I’m glad I’m not the only one. When I inherited some “production notebooks” (if that’s a thing) I couldn’t believe it was nearly impossible to do basic things such as test and review changes (via version control).
At our company if it's in a notebook it's not considered ready for production, it must run as a script before being considered for Eng to take over from DS. It's actually not that hard to write a notebook in such a way that it converts easily to a script. Just check and make sure that your variables/functions/whatever are initialized above the cell(s) they're used in, declare all imports in the top cell, and periodically move cells to fix any inconsistencies with these rules (checking that you didn't break anything of course). I've always said that Data Scientist doesn't mean, "I don't do engineering," good basic eng practice helps make more productive data science and brings it into production more robustly. How do you know your models work well if the code that generated them is inscrutable?

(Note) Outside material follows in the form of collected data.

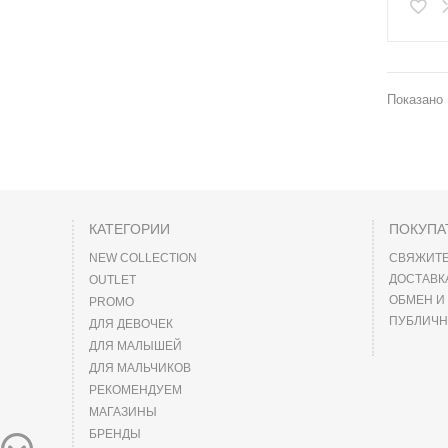
Показано 
КАТЕГОРИИ
ПОКУПА
NEW COLLECTION
СВЯЖИТЕ
ДОСТАВК
OUTLET
ОБМЕН И
PROMO
ПУБЛИЧН
ДЛЯ ДЕВОЧЕК
ДЛЯ МАЛЫШЕЙ
ДЛЯ МАЛЬЧИКОВ
РЕКОМЕНДУЕМ
МАГАЗИНЫ
БРЕНДЫ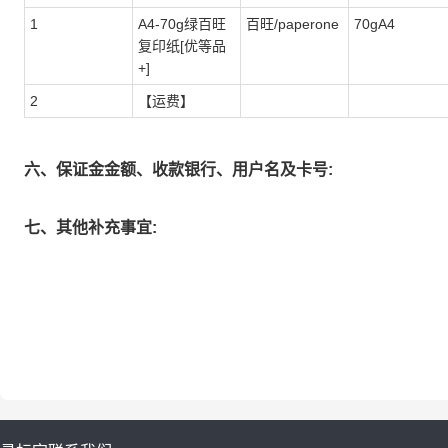
1
A4-70g绿百旺
百旺/paperone
70gA4
复印纸[优等品
+]
2
【运费】
六、保证金金额、收款银行、用户名及卡号:
七、其他补充事宜: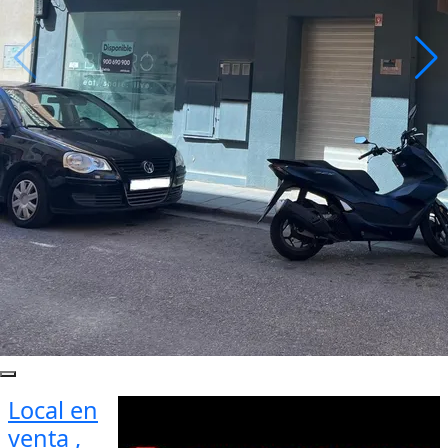
Local en
venta ,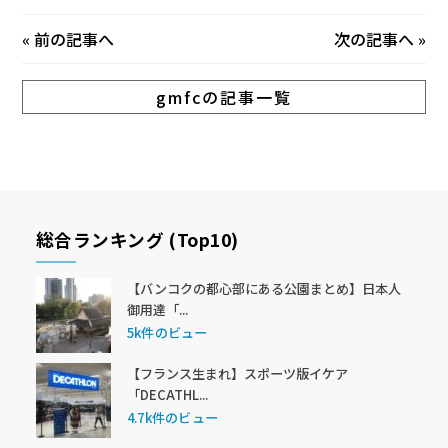
«
前の記事へ
次の記事へ
»
gmfcの記事一覧
総合ランキング (Top10)
【バンコクの都心部にある公園まとめ】日本人
御用達「...
5k件のビュー
【フランス生まれ】スポーツ版イケア
「DECATHL...
4.7k件のビュー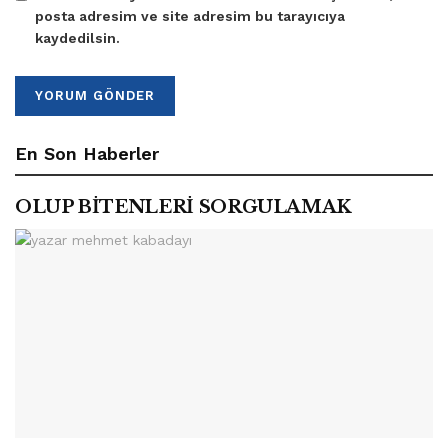
posta adresim ve site adresim bu tarayıcıya
kaydedilsin.
En Son Haberler
OLUP BİTENLERİ SORGULAMAK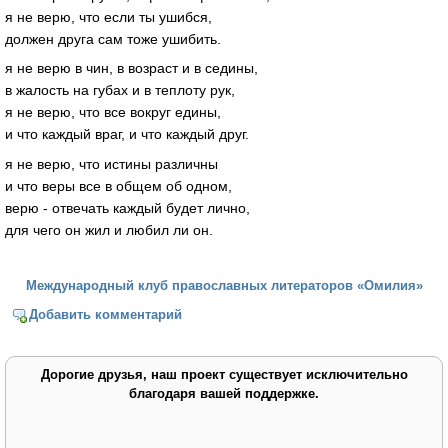
я не верю, что если ты ушибся,
должен друга сам тоже ушибить.
я не верю в чин, в возраст и в седины,
в жалость на губах и в теплоту рук,
я не верю, что все вокруг едины,
и что каждый враг, и что каждый друг.
я не верю, что истины различны
и что веры все в общем об одном,
верю - отвечать каждый будет лично,
для чего он жил и любил ли он.
Международный клуб православных литераторов «Омилия»
Добавить комментарий
Дорогие друзья, наш проект существует исключительно
благодаря вашей поддержке.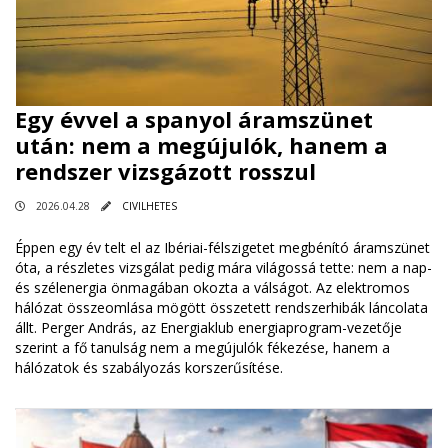
Egy évvel a spanyol áramszünet
után: nem a megújulók, hanem a
rendszer vizsgázott rosszul
2026.04.28
CIVILHETES
Éppen egy év telt el az Ibériai-félszigetet megbénító áramszünet
óta, a részletes vizsgálat pedig mára világossá tette: nem a nap-
és szélenergia önmagában okozta a válságot. Az elektromos
hálózat összeomlása mögött összetett rendszerhibák láncolata
állt. Perger András, az Energiaklub energiaprogram-vezetője
szerint a fő tanulság nem a megújulók fékezése, hanem a
hálózatok és szabályozás korszerűsítése.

I wonder how much of the "3 engineers for 1 data scientist" ratio I hear all the time is due to Data Engineering being assigned the role of cleanup to code that should be better in the first place.
I think cleanup is part of it. I also have noticed as a guy on the DS job family, but who has taken a large interest in SDE work, separating the job families can result in churn.
For example, I might think of three model choices A, B and C. C may be the worst of the three, but only very marginally worse. It can also be the case that C is an order of magnitude easier to keep and maintain in production.
I've seen cases where the wrong choice here ends up requiring three SDEs for half a year, where if they gave up a tiny benefit of the best model, they could have done it with 1 SDE in 1 month.
You don't use Jupyter notebooks in production; they are super useful for pitching ideas to clients/bosses and doing some early prototyping. I feel sorry for anyone that has to work with "pure data scientists" that have no clue about software engineering practices...
It depends on what you're doing, yeah? In RMarkdown notebooks... yeah, I wouldn't write models in one. But if the focus is on embedding some visualizations and tables into a document, and then refreshing the document to every so often pull in new data, I can see that as a production use for a notebook. TL;DR: Can be useful for reporting, wouldn't use it anywhere else in the pipeline.
I'm coming to realize one of the key skills for a data engineer to have nowadays is "productionizing" notebook code from data scientists and PMs and teaching them to make it more testable and modular in the first place.
Though the name "data engineer" may be newish, the role is really an old one - and this aspect has always been the single most important part of the role.